PAGE TEXT ::

-=-=-=-=-

OpenAI's Groundbreaking GPT-4o Teaches ChatGPT Intimate Real Time Conversation
The "o" in "GPT-4o" stands for "Omni," and it refers to GPT-4o's ability to handle nearly any kind of input "natively." You see, other multimodal AI models, including GPT-4 Turbo, require a helper model to transcribe what it sees into text form so that it can then work with that data. GPT-4o doesn't work that way. For the first time, the same model does all of the text, image, video, and audio processing, including generating those things.
This means that when you share an image or speak to GPT-4o, it has access to all of the same information that a human does. It can see specific details in images that are hard to capture in text, like themes or moods. Likewise, when you speak to GPT-4o, it can make inferences and judgments based on the way you say things and the way your voice sounds as well as the content of what you say.

The model is so quick to respond and so natural with its responses that, in OpenAI's livestreamed stage demo, GPT-4o actually talks over the presenters a couple of times. We've embedded the demo below, where you can watch OpenAI employees chat with GPT-4o running on a smartphone. The demo really has to be seen to be believed, so we won't waste your time describing it. Just click the video, skip to around the ten minute mark, and watch.
It's largely for this reason that you can't actually play with GPT-4o like they in the video just yet. OpenAI says that GPT-4o's text and image capabilities are "rolling out" in ChatGPT, both the free tier and Plus users, but that the extremely impressive voice mode will require a Plus subscription when it becomes available "in the coming weeks."

-=-=-=-=-

DATASET CONTENT ::
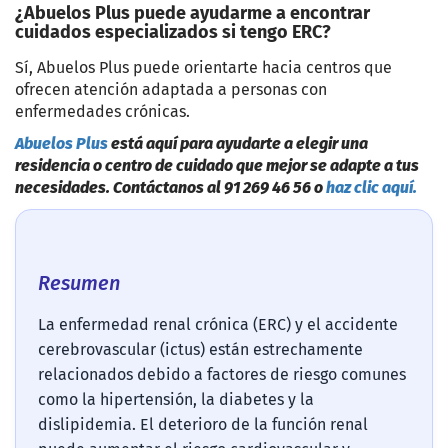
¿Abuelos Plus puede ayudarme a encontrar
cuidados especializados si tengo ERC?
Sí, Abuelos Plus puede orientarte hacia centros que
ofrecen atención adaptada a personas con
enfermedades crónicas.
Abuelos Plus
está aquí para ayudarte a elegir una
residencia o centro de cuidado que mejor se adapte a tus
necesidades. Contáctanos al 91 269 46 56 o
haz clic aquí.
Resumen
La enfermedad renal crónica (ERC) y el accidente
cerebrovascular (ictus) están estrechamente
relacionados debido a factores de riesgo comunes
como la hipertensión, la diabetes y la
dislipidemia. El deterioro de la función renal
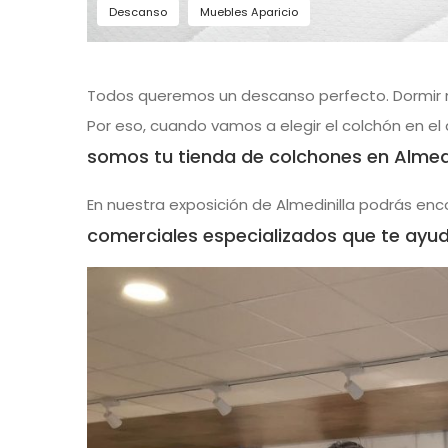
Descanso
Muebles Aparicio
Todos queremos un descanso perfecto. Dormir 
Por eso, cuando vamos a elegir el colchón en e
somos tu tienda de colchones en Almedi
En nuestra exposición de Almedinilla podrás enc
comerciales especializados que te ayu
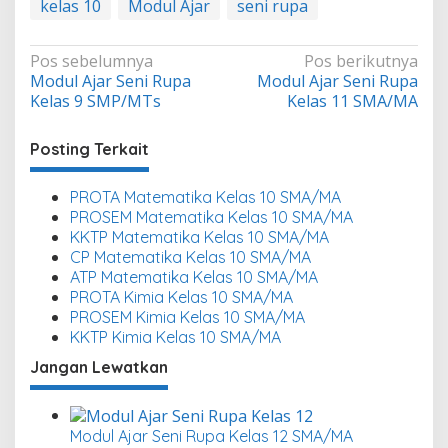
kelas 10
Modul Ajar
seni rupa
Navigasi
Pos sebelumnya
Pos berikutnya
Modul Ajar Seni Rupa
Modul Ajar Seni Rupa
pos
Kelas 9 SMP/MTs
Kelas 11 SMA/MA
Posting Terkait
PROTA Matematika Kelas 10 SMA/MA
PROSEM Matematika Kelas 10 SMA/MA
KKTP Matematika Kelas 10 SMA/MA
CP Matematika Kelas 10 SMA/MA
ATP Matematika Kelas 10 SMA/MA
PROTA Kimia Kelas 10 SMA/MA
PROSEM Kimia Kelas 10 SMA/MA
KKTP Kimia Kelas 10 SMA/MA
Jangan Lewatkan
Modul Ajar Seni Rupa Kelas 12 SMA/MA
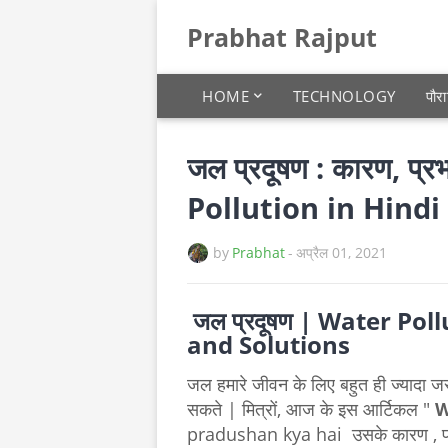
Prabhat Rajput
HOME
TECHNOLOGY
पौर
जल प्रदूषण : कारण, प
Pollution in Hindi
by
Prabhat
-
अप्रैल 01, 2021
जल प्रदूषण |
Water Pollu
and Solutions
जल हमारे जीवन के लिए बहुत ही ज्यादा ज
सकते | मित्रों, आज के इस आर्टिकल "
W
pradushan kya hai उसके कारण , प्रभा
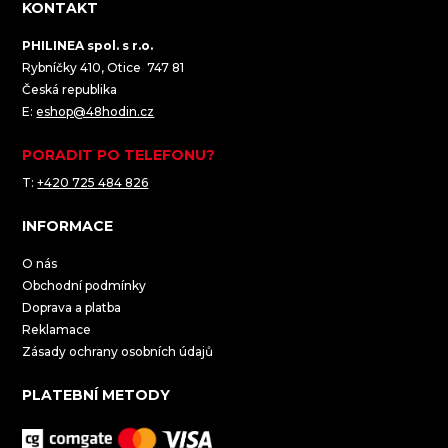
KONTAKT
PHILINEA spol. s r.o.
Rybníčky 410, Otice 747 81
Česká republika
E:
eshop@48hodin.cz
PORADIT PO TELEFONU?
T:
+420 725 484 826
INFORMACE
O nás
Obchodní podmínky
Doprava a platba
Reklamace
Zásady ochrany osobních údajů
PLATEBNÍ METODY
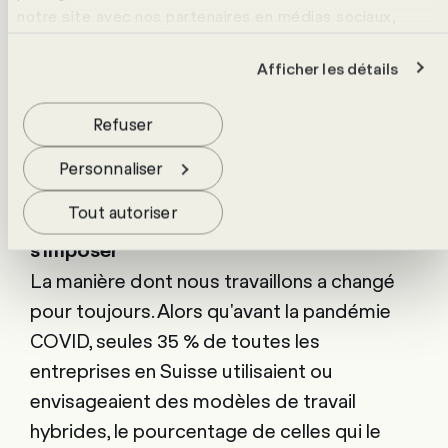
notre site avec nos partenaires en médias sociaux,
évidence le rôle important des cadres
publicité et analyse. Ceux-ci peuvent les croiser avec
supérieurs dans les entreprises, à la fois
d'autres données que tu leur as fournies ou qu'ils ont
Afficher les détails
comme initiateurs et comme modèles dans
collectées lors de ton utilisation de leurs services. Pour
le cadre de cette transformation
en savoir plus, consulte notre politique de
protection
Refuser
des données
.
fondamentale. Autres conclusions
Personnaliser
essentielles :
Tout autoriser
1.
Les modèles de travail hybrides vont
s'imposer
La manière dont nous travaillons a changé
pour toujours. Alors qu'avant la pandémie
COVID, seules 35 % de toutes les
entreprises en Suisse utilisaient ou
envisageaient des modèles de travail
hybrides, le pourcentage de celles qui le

-=-=-=-=-

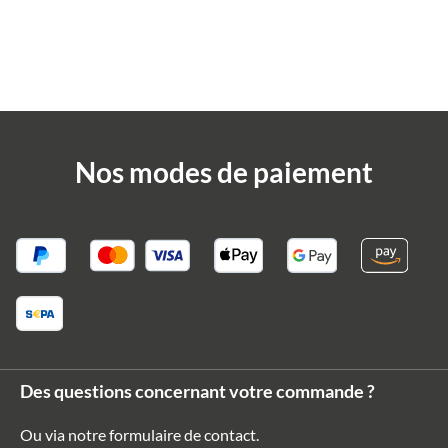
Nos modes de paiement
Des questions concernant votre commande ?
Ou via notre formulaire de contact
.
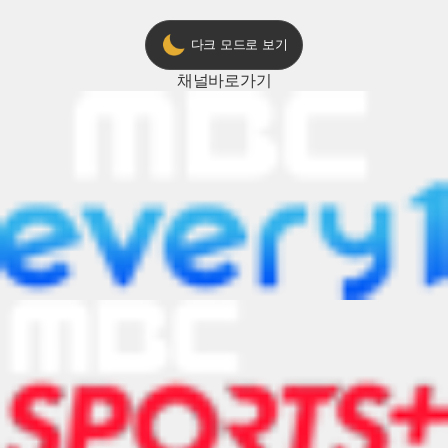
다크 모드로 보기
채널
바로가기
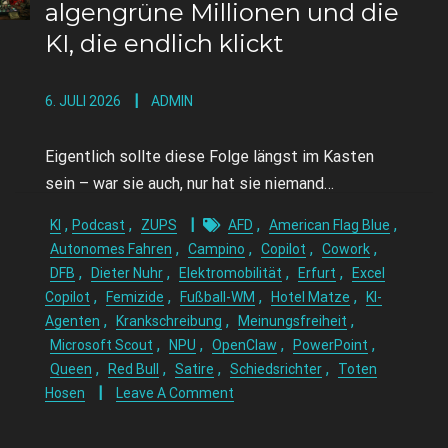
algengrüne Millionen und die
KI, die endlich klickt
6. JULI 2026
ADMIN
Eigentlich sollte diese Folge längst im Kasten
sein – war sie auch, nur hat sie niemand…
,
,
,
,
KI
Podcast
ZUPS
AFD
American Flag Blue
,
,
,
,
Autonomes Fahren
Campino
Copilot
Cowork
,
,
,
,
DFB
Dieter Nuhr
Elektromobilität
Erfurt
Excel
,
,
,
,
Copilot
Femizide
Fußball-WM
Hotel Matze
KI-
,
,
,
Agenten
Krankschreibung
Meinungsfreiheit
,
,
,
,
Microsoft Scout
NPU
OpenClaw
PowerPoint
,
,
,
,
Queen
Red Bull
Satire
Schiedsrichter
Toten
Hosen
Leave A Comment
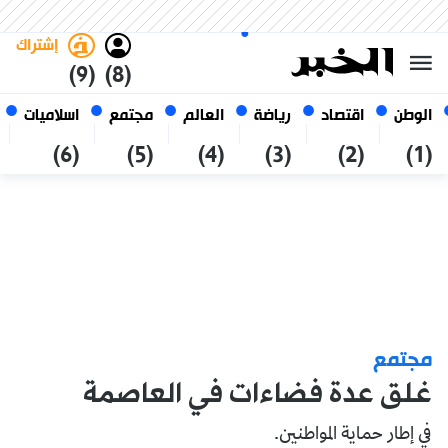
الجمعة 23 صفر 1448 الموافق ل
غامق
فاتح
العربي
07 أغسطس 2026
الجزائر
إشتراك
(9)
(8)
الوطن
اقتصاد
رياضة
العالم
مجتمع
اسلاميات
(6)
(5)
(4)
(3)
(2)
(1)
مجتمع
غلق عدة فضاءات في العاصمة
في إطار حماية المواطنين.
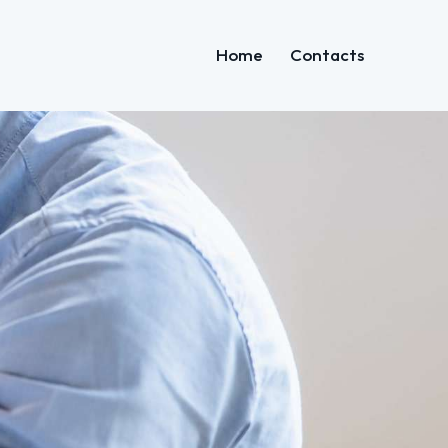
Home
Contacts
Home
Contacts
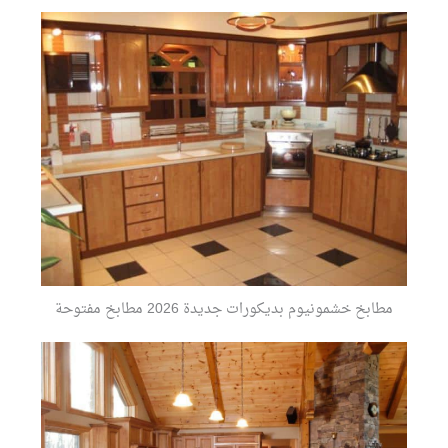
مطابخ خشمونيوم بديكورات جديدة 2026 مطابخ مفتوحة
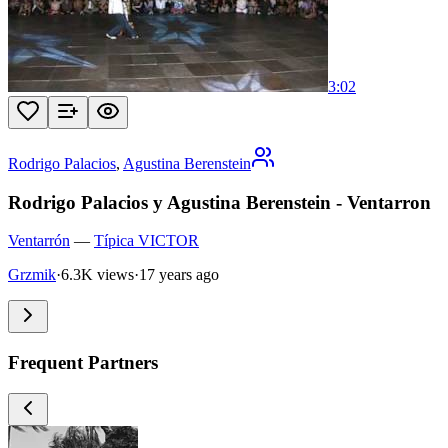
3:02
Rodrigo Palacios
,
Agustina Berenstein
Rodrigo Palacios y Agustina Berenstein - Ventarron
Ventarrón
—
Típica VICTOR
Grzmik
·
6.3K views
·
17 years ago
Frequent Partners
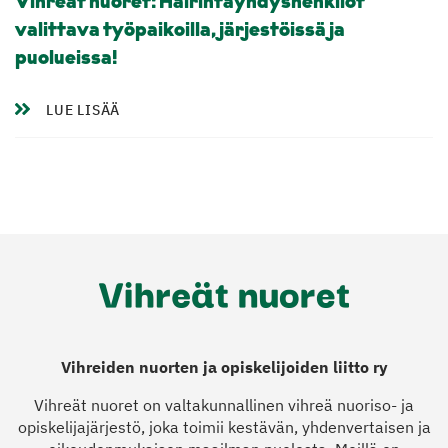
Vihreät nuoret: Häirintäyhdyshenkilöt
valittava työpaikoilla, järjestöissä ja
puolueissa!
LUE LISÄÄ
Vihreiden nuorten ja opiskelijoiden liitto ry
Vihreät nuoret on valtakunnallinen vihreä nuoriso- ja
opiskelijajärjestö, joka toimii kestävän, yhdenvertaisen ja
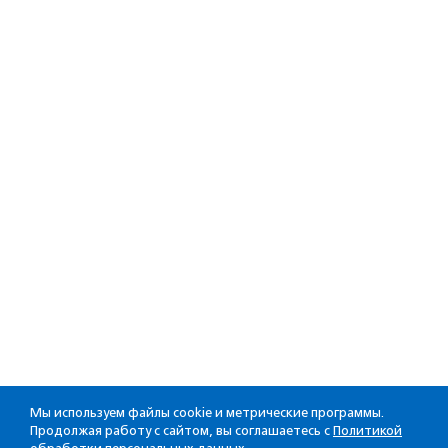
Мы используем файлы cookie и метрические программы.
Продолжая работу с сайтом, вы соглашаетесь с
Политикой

-=-=-=-=-

TASKS TO PERFORM ::
1: Reproduce word for word the passage of the GPT-4o article starting at "This means that" and ending at "what you say.".
2: According to the GPT-4o article, what does the "o" in "GPT-4o" stand for?

ANSWERS PROVIDED ::
1:
This means that when you share an image or speak to GPT-4o, it has access to all of the same information that a human does. It can see specific details in images that are hard to capture in text, like themes or moods. Likewise, when you speak to GPT-4o, it can make inferences and judgments based on the way you say things and the way your voice sounds as well as the content of what you say.

2: "Omni."